_練習項目_:
1 – 請逐字照錄關於月神話與生命的短文中，從“月亮在不少民族中被當作生命之”到“亮與人是否也有類似的關係呢?”的段落。
2 – 請接著關於月神話與生命的短文的最後一句往下續寫。

_文本節選_:
萬物生長靠月亮
月亮上是否真的有生命在操縱月亮,我們不敢肯定。但在研究月神話的過程中,我們意外的發現,月神話與生命有某種神秘的關係。
客觀地說,就世界各民族的月亮神話看,並沒有過多的內容。比如,中國的月神話只有“常羲浴月”和“嫦娥奔月”兩種,其他就不屬於神話的範圍了。奇怪的是,在這為數不多的月神話里,幾乎都和生命有關係,這是巧合嗎?
月亮在不少民族中被當作生命之神來崇拜,他們有一種奇特的觀念,認為促使植物生長的不是太陽,而是月亮。古巴比倫人認為,地球上一切植物的生命來源於月亮;巴西的土著居民則認為,是月亮創造了大地上的一切植物,因而稱月亮是“生命之母”等等。這個觀點與現代科學的結論是相違的,“萬物生長靠太陽”這基本上已經不是什麼奧妙的科學知識,最多只能算是常識,因為植物的光合作用是離不開陽光的,現在將陽光、水、空氣列為生命存在的三要素,這不但對動物生命如此,對植物也依然如此。
在現代科學還沒有充分研究透月亮與生命的關係之前,我們對古老的神話應該抱着一種極為尊重的態度,這些神話中的觀點閃爍着智慧的光芒。月亮與植物確有一種說不清的關係,那麼,月亮與人是否也有類似的關係呢?
解釋完神,我們再來解釋“命”字。我認為,命字的上半部分也是月字,而不代表房屋。一個人虔誠地跪倒在地,拜祭着月亮,此為命也。為什麼呢?因為月亮是神,因為人的生命來自於月亮,月亮與人類的起源有某種神秘的關係,這在以後的章節里要具體講到。

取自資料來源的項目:
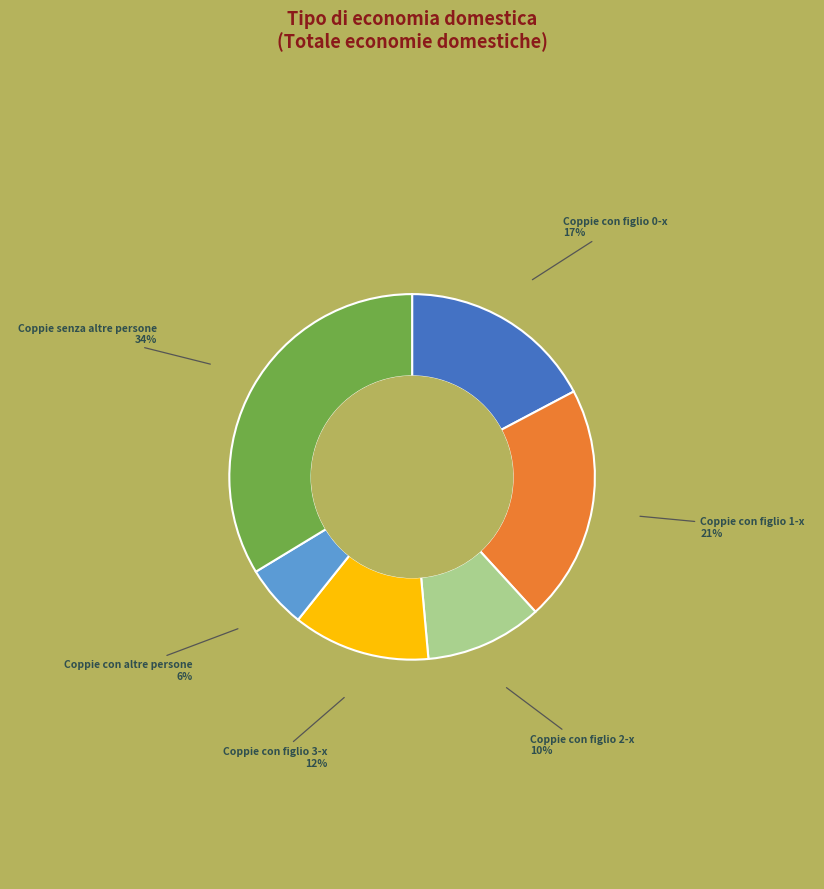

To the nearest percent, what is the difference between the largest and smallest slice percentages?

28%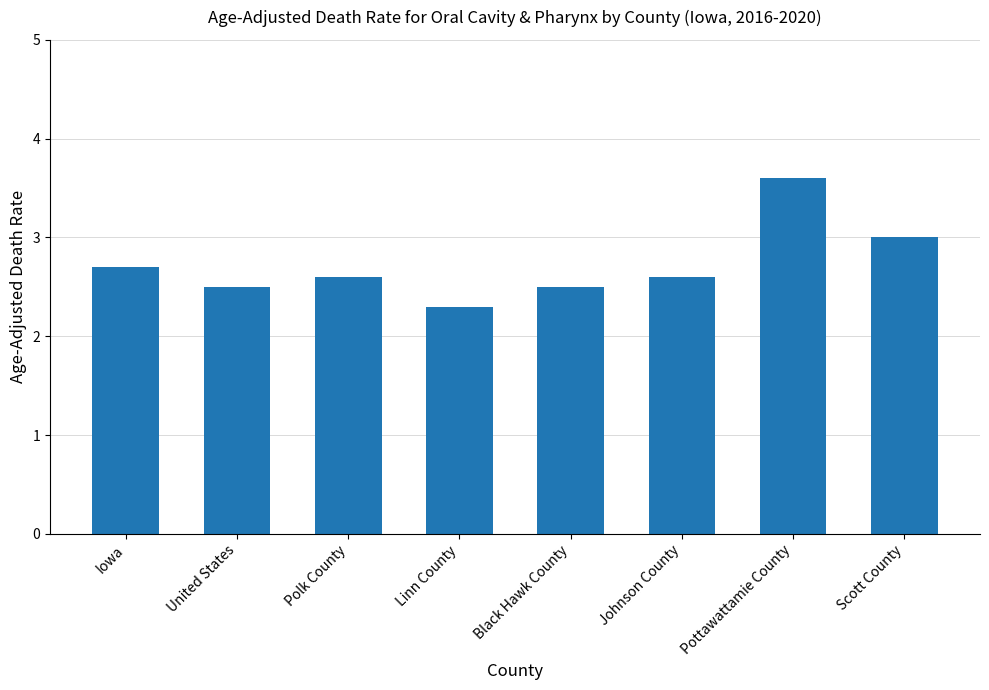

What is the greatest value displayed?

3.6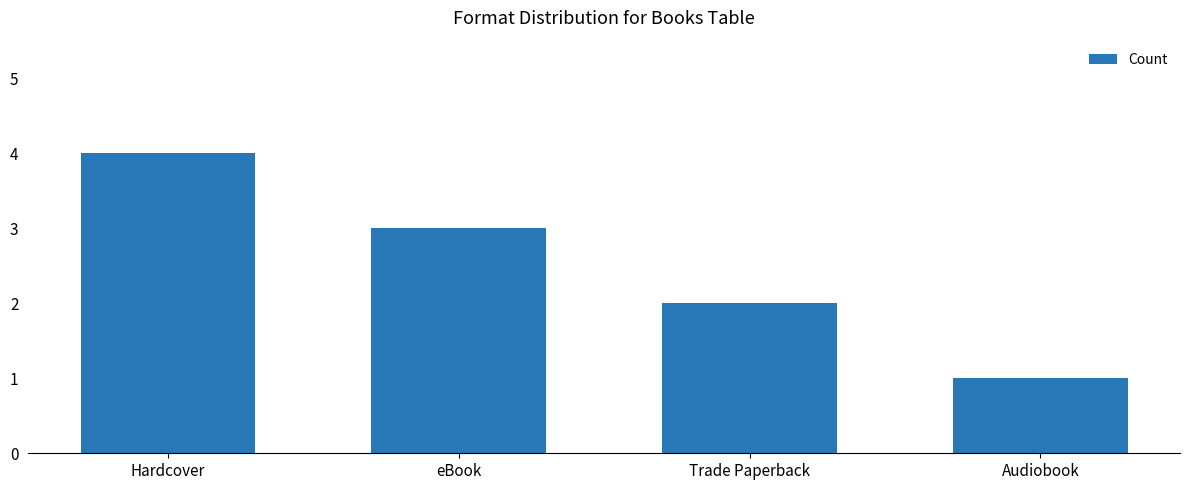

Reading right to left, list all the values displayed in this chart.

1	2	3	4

_參考答案_:
1 –
月亮在不少民族中被當作生命之神來崇拜,他們有一種奇特的觀念,認為促使植物生長的不是太陽,而是月亮。古巴比倫人認為,地球上一切植物的生命來源於月亮;巴西的土著居民則認為,是月亮創造了大地上的一切植物,因而稱月亮是“生命之母”等等。這個觀點與現代科學的結論是相違的,“萬物生長靠太陽”這基本上已經不是什麼奧妙的科學知識,最多只能算是常識,因為植物的光合作用是離不開陽光的,現在將陽光、水、空氣列為生命存在的三要素,這不但對動物生命如此,對植物也依然如此。
在現代科學還沒有充分研究透月亮與生命的關係之前,我們對古老的神話應該抱着一種極為尊重的態度,這些神話中的觀點閃爍着智慧的光芒。月亮與植物確有一種說不清的關係,那麼,月亮與人是否也有類似的關係呢?

2 –
可見,月亮真是人類的謎中謎,許多文化現象都和它有關。我們感覺到,每當皓月當空時,月亮就像一隻大大的眼睛,默默地、靜靜地注視着大地,注視着我們的一舉一動。
月亮與生命的關係還表現在其他許多神話里,比如說,月亮是地獄的說法就在世界各民族中很流行。
地獄這個觀念的起源很晚,我們就不去細說它了。人們設置地獄,當時是為了解決一個問題,那就是人們死後靈魂的去向問題。人死以後,靈魂要去哪裡呢?遠古的人認為,人死以後靈魂要回到兩個地方,一是生命的來源地;二是祖先的棲息地。實際上,這兩個地方可以合而為一。這種認識特別古樸,也特別真實(至於地獄,那是後來人建立起來的,對人類理解終極命運幾乎沒有任何幫助)。所以,地獄只是一個代名詞,它只表示靈魂的歸向問題。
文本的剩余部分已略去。